**WHAT YOU WILL DO**
In the material below, begin at the line that has "NEUESTE BEITRÄGE", stop after the line that has "2. Мастика для торта — идеально", and transcribe those lines exactly, without pictures.

**DATA FOR THE TASK**
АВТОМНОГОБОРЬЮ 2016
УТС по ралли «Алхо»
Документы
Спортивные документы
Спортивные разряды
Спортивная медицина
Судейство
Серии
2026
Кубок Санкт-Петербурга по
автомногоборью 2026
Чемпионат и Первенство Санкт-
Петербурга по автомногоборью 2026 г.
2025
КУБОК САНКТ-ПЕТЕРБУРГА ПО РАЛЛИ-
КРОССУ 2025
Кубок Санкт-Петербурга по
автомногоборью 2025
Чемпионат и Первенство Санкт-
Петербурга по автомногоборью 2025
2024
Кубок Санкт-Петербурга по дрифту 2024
--
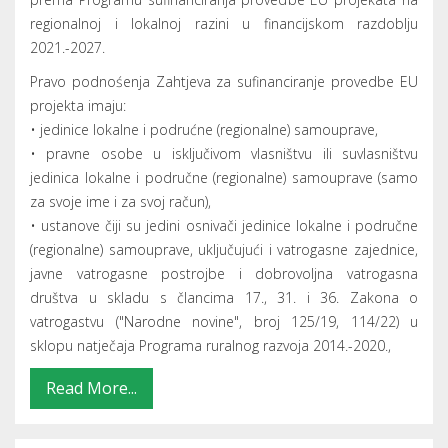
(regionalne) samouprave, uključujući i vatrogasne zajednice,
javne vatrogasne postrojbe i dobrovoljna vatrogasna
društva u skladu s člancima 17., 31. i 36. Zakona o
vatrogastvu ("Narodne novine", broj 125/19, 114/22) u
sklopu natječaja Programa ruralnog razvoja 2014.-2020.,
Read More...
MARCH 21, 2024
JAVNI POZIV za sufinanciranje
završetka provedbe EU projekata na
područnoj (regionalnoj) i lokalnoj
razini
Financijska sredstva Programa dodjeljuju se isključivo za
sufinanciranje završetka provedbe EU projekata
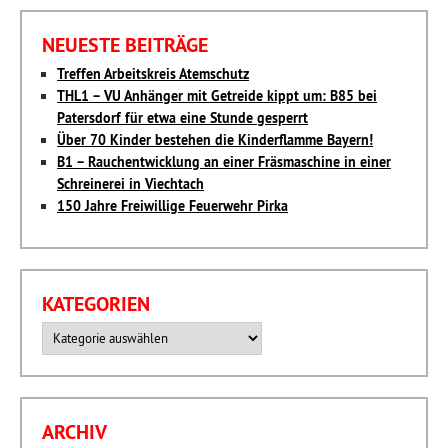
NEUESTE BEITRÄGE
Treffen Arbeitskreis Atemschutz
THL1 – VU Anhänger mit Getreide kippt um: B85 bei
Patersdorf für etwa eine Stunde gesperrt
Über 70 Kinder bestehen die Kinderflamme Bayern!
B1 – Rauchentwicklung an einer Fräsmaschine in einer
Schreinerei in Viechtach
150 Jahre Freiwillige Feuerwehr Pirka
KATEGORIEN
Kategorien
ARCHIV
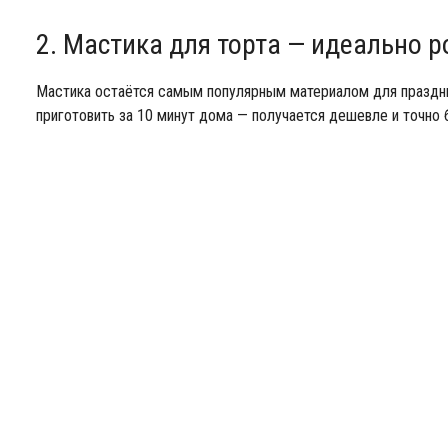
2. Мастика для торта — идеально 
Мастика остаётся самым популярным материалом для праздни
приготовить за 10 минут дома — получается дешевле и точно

**TASK OUTPUT**
NEUESTE BEITRÄGE
Treffen Arbeitskreis Atemschutz
THL1 – VU Anhänger mit Getreide kippt um: B85 bei
Patersdorf für etwa eine Stunde gesperrt
Über 70 Kinder bestehen die Kinderflamme Bayern!
B1 – Rauchentwicklung an einer Fräsmaschine in einer
Schreinerei in Viechtach
150 Jahre Freiwillige Feuerwehr Pirka
KATEGORIEN
Kategorien
ARCHIV
2. Мастика для торта — идеально 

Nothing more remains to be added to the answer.